Massive Attack feat. Tracey Thorn, Protection. Even before Thorn’s voice slides in, you’re already mesmerized and embraced by that beat, that echoey guitar, those perfectly chosen keyboard notes. And then she sings, and you sigh, with something like gratitude.
Tears for Fears, Listen. This may be a strange list for this band to be on, considering their reputation for angst, but aside from the nostalgic childhood associations, their music did have a redemptive, healing aspect to it. Listen is the quieter side of TFF: barely any words, mostly just interesting, enveloping synthesizer-sewn sonics and a certain contemplative mood. (See also: Pharaohs.)
XTC, Wrapped in Grey. XTC could be very cynical and sarcastic and savage, but here they are at their optimistic Beatlesque best, without ever coming close to that line that marks cheesiness country.
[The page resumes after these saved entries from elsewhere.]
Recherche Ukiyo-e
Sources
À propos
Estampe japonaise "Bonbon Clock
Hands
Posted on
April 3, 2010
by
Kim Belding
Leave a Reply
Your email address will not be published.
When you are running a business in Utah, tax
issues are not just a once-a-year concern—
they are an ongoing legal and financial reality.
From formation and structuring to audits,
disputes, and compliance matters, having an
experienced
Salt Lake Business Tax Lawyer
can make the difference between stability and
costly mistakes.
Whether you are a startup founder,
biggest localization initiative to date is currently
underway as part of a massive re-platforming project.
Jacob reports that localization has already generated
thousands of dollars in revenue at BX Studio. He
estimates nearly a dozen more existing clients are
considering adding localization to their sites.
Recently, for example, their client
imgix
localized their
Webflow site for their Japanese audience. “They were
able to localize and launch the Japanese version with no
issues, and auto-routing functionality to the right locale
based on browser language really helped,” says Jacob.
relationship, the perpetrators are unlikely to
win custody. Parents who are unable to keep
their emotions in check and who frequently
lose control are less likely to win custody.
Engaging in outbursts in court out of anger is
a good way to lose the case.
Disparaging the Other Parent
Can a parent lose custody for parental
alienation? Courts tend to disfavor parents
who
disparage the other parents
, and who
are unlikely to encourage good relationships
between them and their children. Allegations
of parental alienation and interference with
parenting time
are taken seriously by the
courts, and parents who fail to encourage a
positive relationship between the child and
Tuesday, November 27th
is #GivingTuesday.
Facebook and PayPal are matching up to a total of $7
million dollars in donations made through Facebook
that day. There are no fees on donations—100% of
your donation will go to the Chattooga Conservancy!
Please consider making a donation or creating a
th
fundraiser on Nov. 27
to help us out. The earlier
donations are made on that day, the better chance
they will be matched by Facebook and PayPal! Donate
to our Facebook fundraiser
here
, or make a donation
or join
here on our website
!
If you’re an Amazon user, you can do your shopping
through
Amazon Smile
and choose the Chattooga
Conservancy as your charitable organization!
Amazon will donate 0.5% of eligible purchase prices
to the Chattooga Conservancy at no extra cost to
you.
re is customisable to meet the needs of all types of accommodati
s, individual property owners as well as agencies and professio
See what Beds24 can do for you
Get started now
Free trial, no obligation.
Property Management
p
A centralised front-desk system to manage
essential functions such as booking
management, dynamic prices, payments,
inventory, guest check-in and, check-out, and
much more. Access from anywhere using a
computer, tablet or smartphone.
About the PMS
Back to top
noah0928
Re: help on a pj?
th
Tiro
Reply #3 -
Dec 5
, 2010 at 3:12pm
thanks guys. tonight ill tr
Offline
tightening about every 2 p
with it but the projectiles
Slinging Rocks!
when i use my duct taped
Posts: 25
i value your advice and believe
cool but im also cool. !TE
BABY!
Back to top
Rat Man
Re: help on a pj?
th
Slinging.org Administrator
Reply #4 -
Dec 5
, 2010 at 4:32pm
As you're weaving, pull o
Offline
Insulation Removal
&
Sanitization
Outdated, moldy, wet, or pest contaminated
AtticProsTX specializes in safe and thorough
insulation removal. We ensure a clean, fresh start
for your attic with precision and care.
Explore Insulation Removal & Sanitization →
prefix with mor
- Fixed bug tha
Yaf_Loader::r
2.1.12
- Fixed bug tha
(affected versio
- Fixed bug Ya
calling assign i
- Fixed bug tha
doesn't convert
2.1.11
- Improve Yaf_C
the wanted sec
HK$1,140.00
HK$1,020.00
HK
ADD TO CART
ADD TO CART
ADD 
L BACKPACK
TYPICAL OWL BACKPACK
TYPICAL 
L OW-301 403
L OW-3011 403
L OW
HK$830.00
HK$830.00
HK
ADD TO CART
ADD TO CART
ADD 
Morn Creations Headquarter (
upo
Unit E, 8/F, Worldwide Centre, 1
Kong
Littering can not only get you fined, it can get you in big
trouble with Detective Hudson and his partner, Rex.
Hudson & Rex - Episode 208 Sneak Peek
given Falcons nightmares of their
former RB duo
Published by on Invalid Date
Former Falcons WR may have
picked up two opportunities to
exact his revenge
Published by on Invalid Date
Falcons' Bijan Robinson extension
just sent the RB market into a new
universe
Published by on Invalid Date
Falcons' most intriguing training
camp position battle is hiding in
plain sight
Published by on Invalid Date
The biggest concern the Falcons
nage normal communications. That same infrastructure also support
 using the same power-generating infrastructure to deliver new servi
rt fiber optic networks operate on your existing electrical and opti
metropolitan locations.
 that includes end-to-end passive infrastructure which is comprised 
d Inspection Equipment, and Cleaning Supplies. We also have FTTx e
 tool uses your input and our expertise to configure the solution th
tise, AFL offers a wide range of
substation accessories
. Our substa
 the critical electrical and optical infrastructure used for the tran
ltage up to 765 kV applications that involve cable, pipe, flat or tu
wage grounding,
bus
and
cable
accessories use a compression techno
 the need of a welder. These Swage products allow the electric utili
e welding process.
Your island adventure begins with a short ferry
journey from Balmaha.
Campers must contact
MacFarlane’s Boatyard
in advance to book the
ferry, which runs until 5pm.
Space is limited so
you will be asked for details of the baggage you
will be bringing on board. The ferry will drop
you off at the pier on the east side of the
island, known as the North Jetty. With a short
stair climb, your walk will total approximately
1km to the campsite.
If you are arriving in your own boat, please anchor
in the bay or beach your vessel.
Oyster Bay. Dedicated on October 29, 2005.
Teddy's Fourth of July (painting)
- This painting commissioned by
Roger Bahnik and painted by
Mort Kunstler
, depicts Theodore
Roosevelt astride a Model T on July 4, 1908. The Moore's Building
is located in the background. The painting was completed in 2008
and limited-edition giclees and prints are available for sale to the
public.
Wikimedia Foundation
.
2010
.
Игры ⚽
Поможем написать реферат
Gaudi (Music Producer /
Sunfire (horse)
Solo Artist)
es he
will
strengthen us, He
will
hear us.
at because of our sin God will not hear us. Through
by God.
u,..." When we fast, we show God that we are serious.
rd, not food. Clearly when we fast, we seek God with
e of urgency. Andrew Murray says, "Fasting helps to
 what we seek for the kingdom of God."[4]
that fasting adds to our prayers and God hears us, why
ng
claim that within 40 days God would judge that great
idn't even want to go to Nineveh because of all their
Awaken, you dreamers, indeed!
Beth Orton, Sweetest Decline. Lovely and lulling and wise. “What are regrets? They’re just lessons we haven’t learned yet.”
Paddy McAloon, I Trawl the Megahertz. Better known as the prodigiously talented singer/songwriter behind Prefab Sprout, McAloon delivers a 20-plus-minute epic here, with beguiling music and calm-spoken poetry. “I am telling myself the story of my life, stranger than song or fiction.” Beautiful and haunting and healing.